◆ Your instructions
The reply to the records below should contain exactly the lines from the line with "### 논증을 진술하는 문장들 표현 평가" through the line with "### A. 쟁점 또는 딜레마 설정 평가", and nothing besides.

◆ Material provided
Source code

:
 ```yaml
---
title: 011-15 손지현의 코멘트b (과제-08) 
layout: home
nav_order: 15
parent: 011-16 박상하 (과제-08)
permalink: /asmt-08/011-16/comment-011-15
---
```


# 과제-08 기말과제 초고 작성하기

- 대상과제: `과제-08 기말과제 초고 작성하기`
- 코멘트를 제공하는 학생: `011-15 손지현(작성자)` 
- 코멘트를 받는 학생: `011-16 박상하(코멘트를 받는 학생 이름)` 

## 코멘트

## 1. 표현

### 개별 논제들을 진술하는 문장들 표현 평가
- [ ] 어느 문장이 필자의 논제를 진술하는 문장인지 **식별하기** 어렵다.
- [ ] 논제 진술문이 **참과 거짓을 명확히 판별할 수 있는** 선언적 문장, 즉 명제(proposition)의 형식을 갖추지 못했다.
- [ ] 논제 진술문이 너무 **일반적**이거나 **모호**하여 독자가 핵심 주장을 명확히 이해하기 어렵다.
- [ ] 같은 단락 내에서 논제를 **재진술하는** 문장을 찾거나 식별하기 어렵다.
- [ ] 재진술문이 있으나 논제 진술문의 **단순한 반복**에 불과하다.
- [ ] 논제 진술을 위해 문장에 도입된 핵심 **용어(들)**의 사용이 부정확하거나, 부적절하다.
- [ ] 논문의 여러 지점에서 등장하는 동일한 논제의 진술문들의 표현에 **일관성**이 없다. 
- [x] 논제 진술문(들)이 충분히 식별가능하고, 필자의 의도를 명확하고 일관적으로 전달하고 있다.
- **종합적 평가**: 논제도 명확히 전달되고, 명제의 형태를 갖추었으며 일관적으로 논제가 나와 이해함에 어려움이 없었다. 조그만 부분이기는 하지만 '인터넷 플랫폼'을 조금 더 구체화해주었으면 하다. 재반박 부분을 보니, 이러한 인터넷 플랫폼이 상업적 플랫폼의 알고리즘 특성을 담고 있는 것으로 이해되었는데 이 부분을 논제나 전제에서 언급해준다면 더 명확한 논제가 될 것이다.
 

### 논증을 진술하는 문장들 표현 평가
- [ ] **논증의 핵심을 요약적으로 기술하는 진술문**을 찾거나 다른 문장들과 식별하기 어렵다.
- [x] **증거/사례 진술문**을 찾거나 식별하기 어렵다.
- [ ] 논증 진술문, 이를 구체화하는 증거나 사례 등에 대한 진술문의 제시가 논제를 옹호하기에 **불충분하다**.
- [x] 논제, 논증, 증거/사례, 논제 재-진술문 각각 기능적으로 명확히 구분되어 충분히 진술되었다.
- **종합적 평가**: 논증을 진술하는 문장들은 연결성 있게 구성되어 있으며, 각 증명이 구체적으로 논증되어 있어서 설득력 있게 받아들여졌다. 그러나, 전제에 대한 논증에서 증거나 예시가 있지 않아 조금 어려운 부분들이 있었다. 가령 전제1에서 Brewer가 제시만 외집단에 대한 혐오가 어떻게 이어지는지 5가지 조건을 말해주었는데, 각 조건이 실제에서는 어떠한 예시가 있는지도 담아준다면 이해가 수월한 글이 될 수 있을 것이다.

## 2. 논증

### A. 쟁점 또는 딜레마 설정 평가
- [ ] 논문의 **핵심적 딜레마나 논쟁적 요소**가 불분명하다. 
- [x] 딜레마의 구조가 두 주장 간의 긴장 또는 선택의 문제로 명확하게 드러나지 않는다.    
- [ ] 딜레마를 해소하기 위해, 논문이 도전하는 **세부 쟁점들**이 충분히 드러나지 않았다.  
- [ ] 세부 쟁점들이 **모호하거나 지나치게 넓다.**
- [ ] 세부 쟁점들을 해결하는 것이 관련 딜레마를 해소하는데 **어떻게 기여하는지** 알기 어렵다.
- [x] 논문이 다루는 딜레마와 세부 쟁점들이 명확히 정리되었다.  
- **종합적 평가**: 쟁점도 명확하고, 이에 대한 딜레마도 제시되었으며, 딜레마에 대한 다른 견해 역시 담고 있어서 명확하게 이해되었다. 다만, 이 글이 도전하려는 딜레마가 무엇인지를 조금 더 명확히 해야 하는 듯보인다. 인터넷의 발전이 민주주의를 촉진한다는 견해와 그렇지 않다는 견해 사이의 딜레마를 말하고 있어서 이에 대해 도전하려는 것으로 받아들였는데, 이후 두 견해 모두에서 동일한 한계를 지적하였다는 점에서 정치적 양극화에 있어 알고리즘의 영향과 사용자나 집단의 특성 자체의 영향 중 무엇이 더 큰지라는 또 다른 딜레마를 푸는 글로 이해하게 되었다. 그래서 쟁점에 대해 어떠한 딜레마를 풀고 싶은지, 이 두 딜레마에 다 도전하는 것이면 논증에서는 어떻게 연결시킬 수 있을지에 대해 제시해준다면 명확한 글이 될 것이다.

◆ The answer
### 논증을 진술하는 문장들 표현 평가
- [ ] **논증의 핵심을 요약적으로 기술하는 진술문**을 찾거나 다른 문장들과 식별하기 어렵다.
- [x] **증거/사례 진술문**을 찾거나 식별하기 어렵다.
- [ ] 논증 진술문, 이를 구체화하는 증거나 사례 등에 대한 진술문의 제시가 논제를 옹호하기에 **불충분하다**.
- [x] 논제, 논증, 증거/사례, 논제 재-진술문 각각 기능적으로 명확히 구분되어 충분히 진술되었다.
- **종합적 평가**: 논증을 진술하는 문장들은 연결성 있게 구성되어 있으며, 각 증명이 구체적으로 논증되어 있어서 설득력 있게 받아들여졌다. 그러나, 전제에 대한 논증에서 증거나 예시가 있지 않아 조금 어려운 부분들이 있었다. 가령 전제1에서 Brewer가 제시만 외집단에 대한 혐오가 어떻게 이어지는지 5가지 조건을 말해주었는데, 각 조건이 실제에서는 어떠한 예시가 있는지도 담아준다면 이해가 수월한 글이 될 수 있을 것이다.

## 2. 논증

### A. 쟁점 또는 딜레마 설정 평가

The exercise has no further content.